*** The data Section Begins ***
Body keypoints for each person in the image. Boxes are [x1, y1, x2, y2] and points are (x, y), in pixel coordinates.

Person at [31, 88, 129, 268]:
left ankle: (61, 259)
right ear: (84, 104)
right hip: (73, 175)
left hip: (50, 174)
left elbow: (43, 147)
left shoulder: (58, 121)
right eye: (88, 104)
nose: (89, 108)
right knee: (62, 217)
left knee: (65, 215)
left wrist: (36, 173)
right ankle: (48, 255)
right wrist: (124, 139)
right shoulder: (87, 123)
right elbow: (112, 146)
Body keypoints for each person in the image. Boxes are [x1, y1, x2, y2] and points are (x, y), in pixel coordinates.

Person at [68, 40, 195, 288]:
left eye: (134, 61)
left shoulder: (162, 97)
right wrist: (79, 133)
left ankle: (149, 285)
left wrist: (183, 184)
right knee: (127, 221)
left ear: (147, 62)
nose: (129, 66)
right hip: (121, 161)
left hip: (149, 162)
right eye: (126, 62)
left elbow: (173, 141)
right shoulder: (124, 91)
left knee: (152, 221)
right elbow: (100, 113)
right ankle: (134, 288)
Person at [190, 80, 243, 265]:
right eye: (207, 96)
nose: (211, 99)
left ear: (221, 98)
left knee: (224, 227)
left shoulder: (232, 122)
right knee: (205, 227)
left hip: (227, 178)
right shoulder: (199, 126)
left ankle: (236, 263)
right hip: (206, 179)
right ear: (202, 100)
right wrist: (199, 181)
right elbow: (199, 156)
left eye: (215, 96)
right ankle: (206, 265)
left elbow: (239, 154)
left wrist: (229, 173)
*** The data Section Ends ***
Task objective
Reproduce every line of the data without changing a word.

Expected answer
Body keypoints for each person in the image. Boxes are [x1, y1, x2, y2] and points are (x, y), in pixel coordinates.

Person at [31, 88, 129, 268]:
left ankle: (61, 259)
right ear: (84, 104)
right hip: (73, 175)
left hip: (50, 174)
left elbow: (43, 147)
left shoulder: (58, 121)
right eye: (88, 104)
nose: (89, 108)
right knee: (62, 217)
left knee: (65, 215)
left wrist: (36, 173)
right ankle: (48, 255)
right wrist: (124, 139)
right shoulder: (87, 123)
right elbow: (112, 146)
Body keypoints for each person in the image. Boxes are [x1, y1, x2, y2] and points are (x, y), in pixel coordinates.

Person at [68, 40, 195, 288]:
left eye: (134, 61)
left shoulder: (162, 97)
right wrist: (79, 133)
left ankle: (149, 285)
left wrist: (183, 184)
right knee: (127, 221)
left ear: (147, 62)
nose: (129, 66)
right hip: (121, 161)
left hip: (149, 162)
right eye: (126, 62)
left elbow: (173, 141)
right shoulder: (124, 91)
left knee: (152, 221)
right elbow: (100, 113)
right ankle: (134, 288)
Person at [190, 80, 243, 265]:
right eye: (207, 96)
nose: (211, 99)
left ear: (221, 98)
left knee: (224, 227)
left shoulder: (232, 122)
right knee: (205, 227)
left hip: (227, 178)
right shoulder: (199, 126)
left ankle: (236, 263)
right hip: (206, 179)
right ear: (202, 100)
right wrist: (199, 181)
right elbow: (199, 156)
left eye: (215, 96)
right ankle: (206, 265)
left elbow: (239, 154)
left wrist: (229, 173)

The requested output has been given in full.